= Arthur Ritchie Lord =

Arthur Ritchie Lord (1880–1941) was an English philosopher in the tradition of British idealism. From 1905 he was Professor of Philosophy and History at Rhodes University College.

==Early life==
He was born at Chudleigh on 5 February 1880, son of Robert G. Lord of Scotleigh, a medical officer in India who had retired as Deputy Surgeon-General; his father was originally from county Cork. He was educated at Blundell's School and won a scholarship to Balliol College, Oxford in 1897.

Lord graduated B.A. at Balliol in 1902 with a first class in Greats. He had studied with Edward Caird, the Master, Harold H. Joachim and John Alexander Smith of the college. He was also taught political thought by William George Pogson-Smith, an editor of Thomas Hobbes, at that point a tutor attached to St John's College.

==Academic==
On graduating, Lord took a position as assistant to James Black Baillie at the University of Aberdeen, where he was a lecturer on political science.

At Rhodes University College at Grahamstown, Cape Province, South Africa from 1905, Lord took over some of the teaching of Arthur Stanley Kidd. His Department of Mental and Moral Science covered also psychology, for which a lecturer was eventually appointed. Students at his lectures included Ronald Fairbridge Currey, Frederick Stanley Livie-Noble, Francis Phelps and Francis Carey Slater. One who was strongly influenced was Errol Harris. The college did not fund an assistant for his teaching burden. In 1926 Lord suggested that the college could provide tutorial assistance for external students. The idea received a cool reception.

Lord corresponded with James Bryce. In poor health, he retired in 1940 and died from cancer the following year.

==Works==
William Sweet wrote that Lord's work in ethics and political philosophy was "clearly in line" with that of T. H. Green and Bernard Bosanquet. Lord in 1911 was awarded the triennial Green Moral Philosophy Prize awarded by the University of Oxford with an essay on "The Passions" (now lost, according to Sweet).
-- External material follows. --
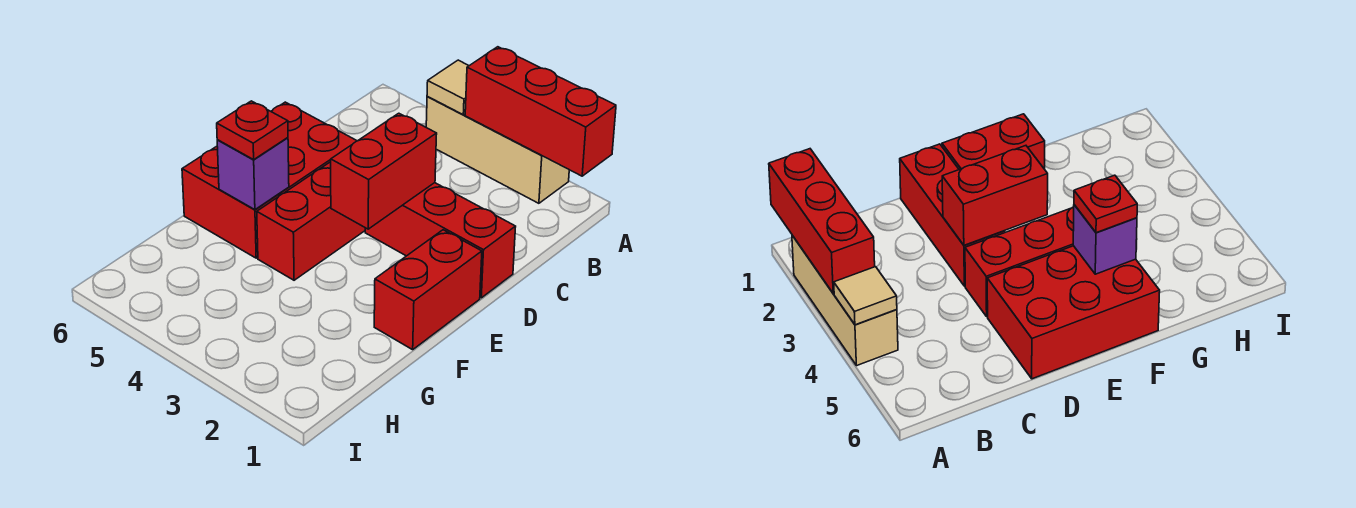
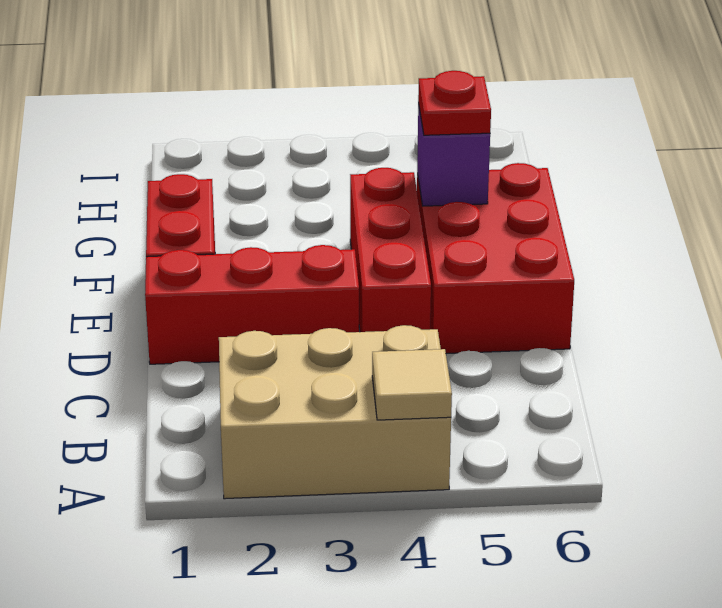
red brick A1:A3 level 2 -> none
tan brick A2:A4 level 1 -> tan brick A2:B4 level 1
red brick D3:E3 level 2 -> none

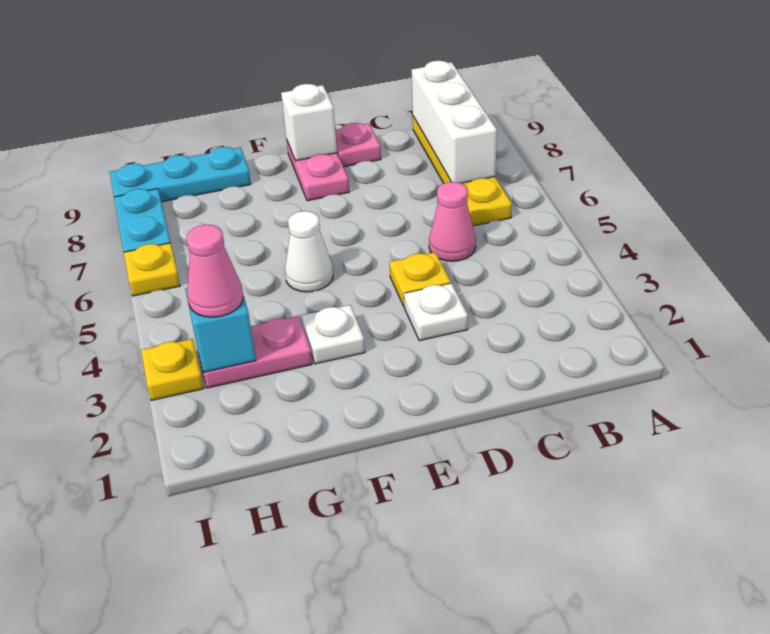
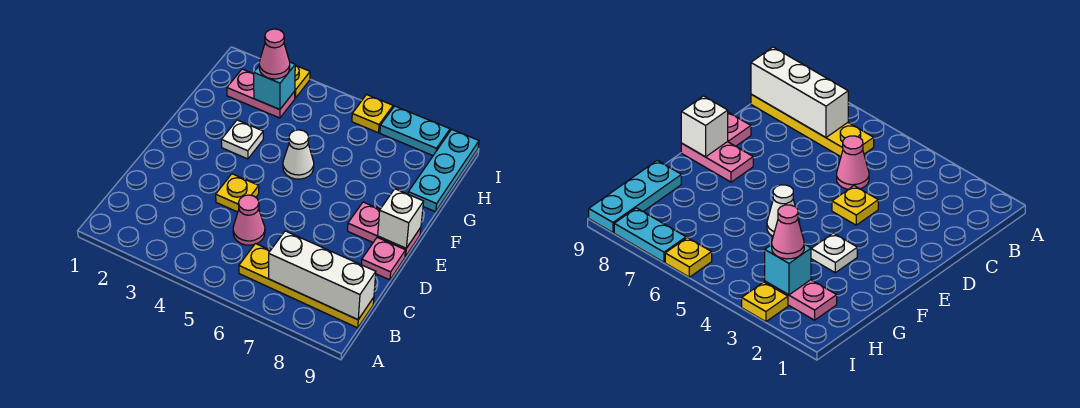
white plate D3 level 1 -> none
pink plate G3:H3 level 1 -> pink plate H2:H3 level 1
The examiners for the prize had chosen in 1910 the title "The Passions and their Importance in Morals". That title appears on an essay in Robert Morrison MacIver, Politics and Society (1969).

- The Principles of Politics: An Introduction to the Study of the Evolution of Political Ideas (1921, reprinted in 2006)
- The History of Philosophy from Descartes to Hegel (2006)
- Foundational Problems in Philosophy: Politics, Ethics, Aesthetics, and Religion (2006)

The three volumes from 2006 were edited by William Sweet and Errol Harris.

==Family==
Lord married in 1907 Hilda Maud Waide; the couple had two sons.